“Damn!”
It was stupid of him to rub his eyes with his hands. The chili and onion take effect, sending Sebastian to the sink, where he washes his face with cold water.
Maike smells the food as soon as she unlocks the door and steps into the hall. It smells of appeasement. Sebastian is standing at the stove with puffy eyes and a red nose, and Liam is doubled over with laughter, pointing at him. The spit between Liam’s teeth is green from secretly nibbled peppers. Maike stands in the door frame and wants to laugh with Liam and cry with Sebastian. She asks herself why she washed the floors of all the rooms in the gallery on her hands and knees in order to put off coming home.
“What’s going on here, then?” she asks, dropping to her knees to catch Liam as he rushes into her arms.
“Dad’s got Thai in his eyes!”
Liam puts up with a kiss and runs back to the stove. He stands on tiptoe and devotes himself to stirring the rice, as though the viscous mass on the wooden spoon could bind him to normality.
“How was your day?” Sebastian asks. For a second, it really seems as if everything were as usual.
As Usual is the worst thing that can happen to Maike right now. She drops onto a chair and smiles helplessly into the growing silence. She feels as though she has been gone not for a few days but for years, and is now returning to a life in which she can participate only as a spectator. Sebastian, who is screwing up his eyes as he tastes his curry, seems as alien to her as an actor who has stepped out of character without warning. She wants to take hold of him and shake him and scream at him, or perhaps hug him and stroke him and smell him, too—whatever it takes to get her husband back.
Since this morning, however, it has been impossible for her to make any movement in his direction, so she can only sit and look and think. It is not only Dabbelink’s death that has driven her half out of her senses. Nor Liam’s mysterious kidnapping. It is the coincidence of these two things as well as the fact that, in some final way, she understands nothing. Emptiness is not an opponent, and it is impossible to defend a family without an opponent. If Maike had experienced a little less happiness and a little more unhappiness in her life thus far, she would know what to call this empty feeling: fear.
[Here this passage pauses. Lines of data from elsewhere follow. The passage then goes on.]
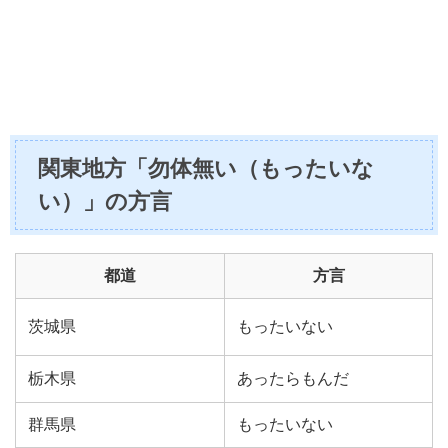
関東地方「勿体無い（もったいな
い）」の方言
都道
方言
茨城県
もったいない
栃木県
あったらもんだ
群馬県
もったいない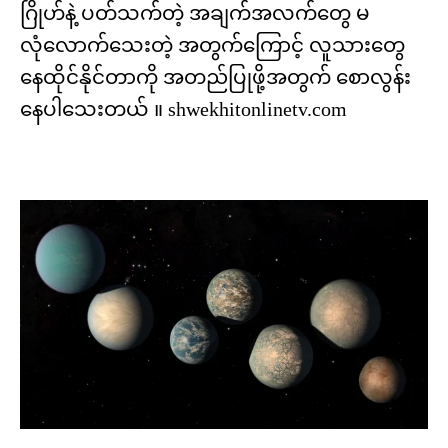
ဂြိုဟ်နဲ့ ပတ်သက်တဲ့ အချက်အလက်တွေ မ
လုံလောက်သေးတဲ့ အတွက်ကြောင့် လူသားတွေ
နေထိုင်နိုင်တာကို အတည်ပြုဖို့အတွက် စောလွန်း
နေပါသေးတယ် ။ shwekhitonlinetv.com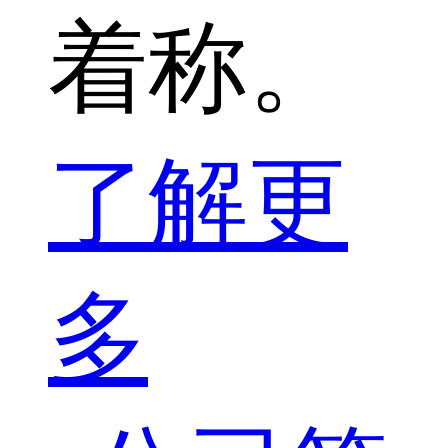
着称。
了解更
多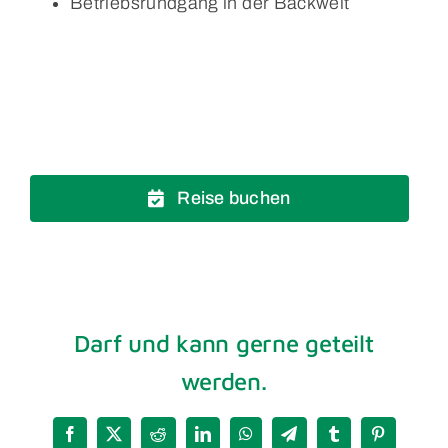
Betriebsrundgang in der Backwelt
Reise buchen
Darf und kann gerne geteilt
werden.
Facebook
X
Reddit
LinkedIn
WhatsApp
Telegram
Tumblr
Pinterest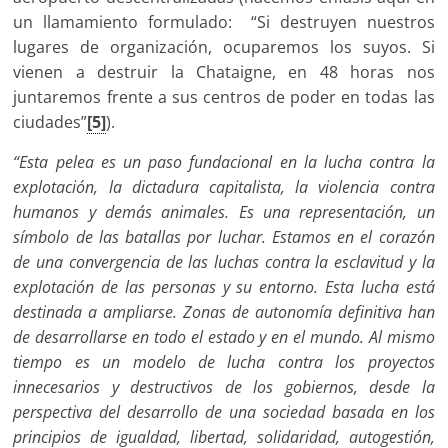
un llamamiento formulado: “Si destruyen nuestros
lugares de organización, ocuparemos los suyos. Si
vienen a destruir la Chataigne, en 48 horas nos
juntaremos frente a sus centros de poder en todas las
ciudades”
[5]
).
“Esta pelea es un paso fundacional en la lucha contra la
explotación, la dictadura capitalista, la violencia contra
humanos y demás animales. Es una representación, un
símbolo de las batallas por luchar. Estamos en el corazón
de una convergencia de las luchas contra la esclavitud y la
explotación de las personas y su entorno. Esta lucha está
destinada a ampliarse. Zonas de autonomía definitiva han
de desarrollarse en todo el estado y en el mundo. Al mismo
tiempo es un modelo de lucha contra los proyectos
innecesarios y destructivos de los gobiernos, desde la
perspectiva del desarrollo de una sociedad basada en los
principios de igualdad, libertad, solidaridad, autogestión,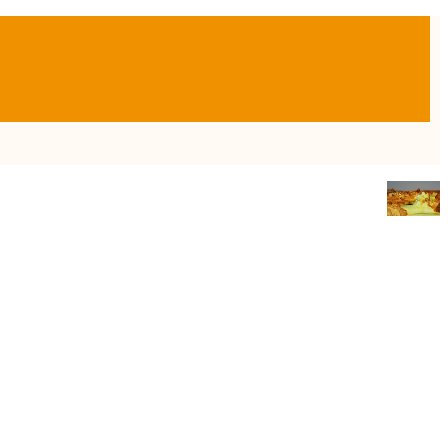
Twitter
Sobre la autora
“A strange day,” Maike says after clearing her throat, a very necessary action. “A funny guy came to see me in the gallery.”
“As tall as Dad?” Liam asks. “Only old? Bulging tummy, and a face like an elephant?”
“How do you know?”
“That’s our detective.”
“You’re joking.”
Maike has grown paler than before, if that were possible. Her patched-up calm is crumbling at the edges.
“Almost done!” Sebastian calls to her in an artificially cheery voice, like a TV chef. Maike ignores him.
“Are you saying,” she says to Liam, “that this guy works for the police? And that he was here with you both?”
“Just after you left,” Sebastian says in a low voice.
“I can’t bear this any longer,” Maike whispers.
“He promised to make everything OK.” Liam’s voice breaks with desperate enthusiasm. “He’s clever.”
“Everything is OK, my darling,” Maike says to Liam. And to Sebastian, “What did you talk about?”
Sebastian brings a pan to the table and ladles curry onto the plates.
“About the nature of time.”
He asks Liam to serve the rice, and wipes the hot ceramic stove top with a cloth. A burnt smell rises. Sebastian opens the balcony door slightly.
“The nature of time,” Maike repeats, scornfully.
She mixes rice with the curry and adds salt and pepper without tasting her food.
“Is he coming again?”
“Hopefully,” Liam says.
His wife and child are sitting in front of their plates with their cutlery raised, so Sebastian looks at them encouragingly, fishing prawns from his plate and stacking two of them on his fork, by way of demonstration. Maike glances around the kitchen as if she is looking for something: a spoon, a napkin, an answer.
“With a serious crime, you can’t just withdraw the charges,” Sebastian says. “They’re investigating the kidnapping. It’s a matter of routine.”
“Have the police been to Gwiggen?” she asks. “Have they questioned the staff? Found out who took Liam there?” Her voice sounds as if someone were dictating to her. “Have they been to the service station? Did they look for clues? Find witnesses? Question the petrol pump attendant?”
“Maike,” Sebastian says. Nothing more, but he repeats it. “Maike.”
Not far from the balcony, a group of blackbirds is conferring in the chestnut tree. It is clear from their bickering that they are discussing something urgent. Do blackbirds even perch at the tops of trees? Do they spy on apartments in old buildings, or are they earthbound birds who leave their accustomed surroundings only in exceptional circumstances? And what constitutes an exception?